This library is designed to facilitate this interaction mode by allowing you to go from `struct` to `tool` with two simple traits, `LanguageModelTool` and `ToolView`.
## Using the Tool Registry
```rust
let mut tool_registry = ToolRegistry::new();
tool_registry
.register(WeatherTool { api_client },
})
.unwrap(); // You can only register one tool per name
let completion = cx.update(|cx| {
CompletionProvider::get(cx).complete(
model_name,
messages,
Vec::new(),
1.0,
// The definitions get passed directly to OpenAI when you want
// the model to be able to call your tool
tool_registry.definitions(),
)
});
let mut stream = completion?.await?;
let mut message = AssistantMessage::new();
while let Some(delta) = stream.next().await {
// As messages stream in, you'll get both assistant content
if let Some(content) = &delta.content {
message
.body
.update(cx, |message, cx| message.append(&content, cx));
}
// And tool calls!

◆ **Tasks to perform**:
1. Sum up the tool registry excerpt in two sentences.
2. Say whether each statement agrees with the tool registry excerpt, answering yes or no and quoting the words that decide it. (a) The library turns a struct into a tool by way of three traits. (b) More than one tool can be registered under the same name. (c) The stream delivers tool calls along with assistant content.
3. Resume the tool registry code example, starting right after its last line.

◆ **Extracted entries**:
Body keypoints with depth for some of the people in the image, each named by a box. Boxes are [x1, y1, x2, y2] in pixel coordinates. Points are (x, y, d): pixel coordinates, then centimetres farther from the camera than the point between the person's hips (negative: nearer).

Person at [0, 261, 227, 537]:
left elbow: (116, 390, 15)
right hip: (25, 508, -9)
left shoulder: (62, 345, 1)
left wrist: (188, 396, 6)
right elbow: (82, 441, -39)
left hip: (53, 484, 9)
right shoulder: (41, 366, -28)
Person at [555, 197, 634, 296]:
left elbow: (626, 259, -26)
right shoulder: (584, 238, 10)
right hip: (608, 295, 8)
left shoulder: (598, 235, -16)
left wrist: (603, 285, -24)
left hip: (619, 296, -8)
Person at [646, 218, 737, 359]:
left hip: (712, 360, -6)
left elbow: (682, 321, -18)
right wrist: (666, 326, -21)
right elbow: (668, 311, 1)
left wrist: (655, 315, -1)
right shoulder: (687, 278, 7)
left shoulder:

◆ **Results of the exercise**:
1. The library helps you go from a struct to a tool with two traits, LanguageModelTool and ToolView. Its tool registry example registers a weather tool, passes the registry's definitions to OpenAI so the model can call the tool, and streams the reply, appending assistant content to a message as it arrives and noting that tool calls come in as well.

2.
(a) No: "with two simple traits, `LanguageModelTool` and `ToolView`"
(b) No: "You can only register one tool per name"
(c) Yes: "As messages stream in, you'll get both assistant content" and "And tool calls!"

3.
for tool_call_delta in delta.tool_calls {
let index = tool_call_delta.index as usize;
if index >= message.tool_calls.len() {
message.tool_calls.resize_with(index + 1, Default::default);
}
let tool_call = &mut message.tool_calls[index];
// Build up an ID
if let Some(id) = &tool_call_delta.id {
tool_call.id.push_str(id);
}
tool_registry.update_tool_call(
tool_call,
tool_call_delta.name.as_deref(),
tool_call_delta.arguments.as_deref(),
cx,
);
}
}
```
Once the stream of tokens is complete, you can exexute the tool call by calling `tool_registry.execute_tool_call(tool_call, cx)`, which returns a `Task<Result<()>>`.
As the tokens stream in and tool calls are executed, your `ToolView` will get updates. Render each tool call by passing that `tool_call` in to `tool_registry.render_tool_call(tool_call, cx)`. The final message for the model can be pulled by calling `self.tool_registry.content_for_tool_call( tool_call, &mut project_context, cx, )`.